───── SOURCE DATA ─────

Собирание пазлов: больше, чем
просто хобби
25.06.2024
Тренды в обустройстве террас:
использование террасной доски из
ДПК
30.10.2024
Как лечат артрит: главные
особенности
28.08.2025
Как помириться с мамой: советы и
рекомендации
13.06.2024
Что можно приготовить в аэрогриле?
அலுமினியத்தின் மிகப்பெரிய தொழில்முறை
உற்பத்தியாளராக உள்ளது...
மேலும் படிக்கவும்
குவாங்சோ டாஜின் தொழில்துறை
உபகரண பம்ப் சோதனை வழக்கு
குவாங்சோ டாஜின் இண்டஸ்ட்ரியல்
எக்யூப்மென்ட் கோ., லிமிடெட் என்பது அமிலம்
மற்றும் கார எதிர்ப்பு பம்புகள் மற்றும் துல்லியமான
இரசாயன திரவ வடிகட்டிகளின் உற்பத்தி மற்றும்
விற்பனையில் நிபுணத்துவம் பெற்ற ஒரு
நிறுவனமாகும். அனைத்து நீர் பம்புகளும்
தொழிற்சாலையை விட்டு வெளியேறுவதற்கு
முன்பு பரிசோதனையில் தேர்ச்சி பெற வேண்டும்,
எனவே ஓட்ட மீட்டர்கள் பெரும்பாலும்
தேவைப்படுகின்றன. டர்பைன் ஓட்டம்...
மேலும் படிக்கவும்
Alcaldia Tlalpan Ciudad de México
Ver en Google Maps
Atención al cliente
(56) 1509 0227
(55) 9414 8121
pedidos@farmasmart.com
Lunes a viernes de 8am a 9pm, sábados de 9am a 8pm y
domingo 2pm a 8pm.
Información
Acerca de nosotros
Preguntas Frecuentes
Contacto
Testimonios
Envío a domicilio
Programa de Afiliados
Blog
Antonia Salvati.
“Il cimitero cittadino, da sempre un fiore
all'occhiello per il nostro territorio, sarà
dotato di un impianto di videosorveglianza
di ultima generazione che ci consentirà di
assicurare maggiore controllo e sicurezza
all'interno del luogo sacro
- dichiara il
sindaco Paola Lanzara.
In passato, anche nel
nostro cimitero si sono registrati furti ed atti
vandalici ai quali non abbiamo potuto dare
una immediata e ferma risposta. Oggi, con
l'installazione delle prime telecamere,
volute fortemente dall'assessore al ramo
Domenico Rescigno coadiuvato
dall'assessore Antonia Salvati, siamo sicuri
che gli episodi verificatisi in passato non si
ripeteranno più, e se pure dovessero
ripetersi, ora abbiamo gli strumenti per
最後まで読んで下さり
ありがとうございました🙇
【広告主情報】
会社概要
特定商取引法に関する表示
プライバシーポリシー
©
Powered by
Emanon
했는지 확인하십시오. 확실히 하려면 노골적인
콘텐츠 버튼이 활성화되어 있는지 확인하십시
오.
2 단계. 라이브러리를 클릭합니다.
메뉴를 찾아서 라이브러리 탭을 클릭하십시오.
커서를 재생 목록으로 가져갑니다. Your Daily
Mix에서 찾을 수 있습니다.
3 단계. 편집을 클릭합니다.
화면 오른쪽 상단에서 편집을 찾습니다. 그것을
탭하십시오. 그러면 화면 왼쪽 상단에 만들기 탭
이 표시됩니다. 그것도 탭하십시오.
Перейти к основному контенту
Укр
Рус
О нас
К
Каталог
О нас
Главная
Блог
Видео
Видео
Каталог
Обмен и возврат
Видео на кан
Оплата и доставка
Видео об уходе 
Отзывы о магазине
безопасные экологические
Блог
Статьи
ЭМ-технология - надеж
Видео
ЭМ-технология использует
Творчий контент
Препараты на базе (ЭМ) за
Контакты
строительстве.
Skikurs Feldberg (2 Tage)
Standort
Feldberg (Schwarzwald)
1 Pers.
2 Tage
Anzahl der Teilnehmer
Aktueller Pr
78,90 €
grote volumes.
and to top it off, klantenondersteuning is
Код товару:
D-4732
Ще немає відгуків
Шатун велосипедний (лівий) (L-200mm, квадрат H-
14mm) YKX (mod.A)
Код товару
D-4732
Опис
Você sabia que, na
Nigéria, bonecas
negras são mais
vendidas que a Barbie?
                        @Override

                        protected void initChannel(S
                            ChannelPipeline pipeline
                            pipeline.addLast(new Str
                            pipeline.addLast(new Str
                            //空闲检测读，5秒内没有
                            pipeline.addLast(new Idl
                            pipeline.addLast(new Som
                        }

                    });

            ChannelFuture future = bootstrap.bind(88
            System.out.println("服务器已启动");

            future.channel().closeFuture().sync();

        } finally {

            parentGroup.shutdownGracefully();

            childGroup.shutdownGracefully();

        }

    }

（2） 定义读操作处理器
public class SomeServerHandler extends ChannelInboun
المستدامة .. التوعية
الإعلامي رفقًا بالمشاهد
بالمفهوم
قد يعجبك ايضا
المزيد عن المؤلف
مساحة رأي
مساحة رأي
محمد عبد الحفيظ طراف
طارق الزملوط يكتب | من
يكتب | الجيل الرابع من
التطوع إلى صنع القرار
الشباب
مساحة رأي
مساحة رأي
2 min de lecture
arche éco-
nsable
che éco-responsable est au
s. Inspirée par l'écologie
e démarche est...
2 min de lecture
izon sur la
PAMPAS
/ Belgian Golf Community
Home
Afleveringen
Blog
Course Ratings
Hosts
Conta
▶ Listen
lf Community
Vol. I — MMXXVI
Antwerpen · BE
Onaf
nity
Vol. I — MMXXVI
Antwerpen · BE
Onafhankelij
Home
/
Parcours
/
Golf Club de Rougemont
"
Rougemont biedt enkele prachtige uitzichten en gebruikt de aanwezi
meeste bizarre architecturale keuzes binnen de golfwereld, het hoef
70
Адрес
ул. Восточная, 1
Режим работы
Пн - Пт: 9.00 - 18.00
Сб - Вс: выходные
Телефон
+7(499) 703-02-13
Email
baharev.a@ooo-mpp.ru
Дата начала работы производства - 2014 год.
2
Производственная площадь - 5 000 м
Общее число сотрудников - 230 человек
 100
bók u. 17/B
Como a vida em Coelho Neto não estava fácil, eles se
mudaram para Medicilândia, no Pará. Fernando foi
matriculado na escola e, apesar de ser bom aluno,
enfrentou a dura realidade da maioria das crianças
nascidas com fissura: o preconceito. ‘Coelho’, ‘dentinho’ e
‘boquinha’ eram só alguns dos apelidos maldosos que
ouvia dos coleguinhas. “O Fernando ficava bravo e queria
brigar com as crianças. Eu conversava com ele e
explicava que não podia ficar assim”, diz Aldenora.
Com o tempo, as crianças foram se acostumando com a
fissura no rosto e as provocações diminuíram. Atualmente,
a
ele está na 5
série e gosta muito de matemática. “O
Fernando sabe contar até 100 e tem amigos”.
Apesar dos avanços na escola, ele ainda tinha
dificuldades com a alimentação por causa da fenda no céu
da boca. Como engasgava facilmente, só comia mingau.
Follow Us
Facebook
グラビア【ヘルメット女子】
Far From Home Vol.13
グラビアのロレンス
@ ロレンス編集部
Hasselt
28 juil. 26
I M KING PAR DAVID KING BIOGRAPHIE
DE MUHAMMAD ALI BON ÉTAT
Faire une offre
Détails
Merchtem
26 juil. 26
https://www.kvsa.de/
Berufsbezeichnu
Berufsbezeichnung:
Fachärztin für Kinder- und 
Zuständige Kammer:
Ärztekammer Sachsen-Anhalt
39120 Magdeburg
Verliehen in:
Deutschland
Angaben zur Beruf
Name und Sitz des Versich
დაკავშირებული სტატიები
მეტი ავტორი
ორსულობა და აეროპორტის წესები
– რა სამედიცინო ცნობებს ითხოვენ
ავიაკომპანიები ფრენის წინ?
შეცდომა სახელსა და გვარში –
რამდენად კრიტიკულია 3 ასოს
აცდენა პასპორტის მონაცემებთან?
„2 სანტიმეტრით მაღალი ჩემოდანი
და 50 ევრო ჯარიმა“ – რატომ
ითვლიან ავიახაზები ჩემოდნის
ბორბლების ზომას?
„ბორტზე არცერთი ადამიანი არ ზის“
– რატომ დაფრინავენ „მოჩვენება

─────

TASK OBJECTIVE
Now copy each line of the entries that mentions "abbiamo".

EXERCISE RESPONSE
vandalici ai quali non abbiamo potuto dare
ripetersi, ora abbiamo gli strumenti per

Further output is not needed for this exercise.